4 reasons why boycotting instagram filters will improve your mood

ah one. ah two. ah one two three four

yestahday moaning my sister brought over a plate of chocolate-chocolate chunk cookies and I was like woo hoo I’ll take one. mostly gaaaaa gimme the goodies because 2018 will be the year of no sugar. no chocolate chips, no cookies, no taffy, no whipped cream, no fudge. why? because kate said so and because no fucking heart disease, no chub.

i notice I’m swearing a lot more lately. jesus i apologize. must be the sugar. 

i keep seeing these fucking people on Facebook with their fucking banner photos of sunsets and wind-washed fields of wheat and profile pictures cross-armed chilling in front of epic stretches of urban graffiti and i’m like what the fuck are you really that happy or artistic, come on…

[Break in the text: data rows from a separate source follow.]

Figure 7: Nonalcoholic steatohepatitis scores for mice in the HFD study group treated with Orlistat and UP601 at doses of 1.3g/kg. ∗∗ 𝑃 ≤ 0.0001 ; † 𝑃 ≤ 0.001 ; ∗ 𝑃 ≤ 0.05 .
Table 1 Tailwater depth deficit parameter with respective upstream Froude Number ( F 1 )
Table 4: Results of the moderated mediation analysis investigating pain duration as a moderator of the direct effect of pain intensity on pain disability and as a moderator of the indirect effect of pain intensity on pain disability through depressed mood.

i mean i remember when I was on okcupid before I met Kate and all the girls were manic pixie dream girls sporting hummingbird thigh tattoos while thumbing through kurt vonnegut. i remember being intimidated but now I’m like its not possible for all of you to be so rad. aren’t we all just slow life scrolling thru wishing wanting waiting? 

love a rant. fucking love. 2018 i’m finger face off pulling more skin, more mask. people say the more you learn, the more you realize how little you know. same with the diary. the more i tell, more i realize how much im hiding. 

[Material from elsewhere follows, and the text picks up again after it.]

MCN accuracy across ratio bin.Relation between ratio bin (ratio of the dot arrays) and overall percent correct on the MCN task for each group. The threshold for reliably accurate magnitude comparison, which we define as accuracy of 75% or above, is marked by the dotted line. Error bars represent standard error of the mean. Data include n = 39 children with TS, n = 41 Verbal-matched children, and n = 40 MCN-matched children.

i spent the morning googling how to make it on instagram and this lady was like photo quality, photo quality. she was like download this app and soften the edges, up brightness, down saturation. ahhhhhhh what the fuck what are we striving for? take your photos in black-and-white, forget hd color. show me the shit in your teeth, i don’t want to see your bronze butt body brazilian i want to see your ingrown pubic hair and then ill feel comfortable describing this splotch skin mark next to my wooohoo on my inner groin thats been there for a while and i need checked out, but it doesn’t itch or anything.

in baby news, ellieroo’s 318 days old and i’m 11,402 days old and if you’d like to know how many days old you are than go here and try http://jalu.ch/coding/days/en

i try to keep the dairy mostly cuss free for mass appeal reasons but really it wouldn’t be me without a fuck or seven. 

lastly i think I’m lactose intolerant because when i put the organic cream left over from thanksgiving mashed potatoes in my coffee i get really wicked ripe flatuations that set the bed on fire.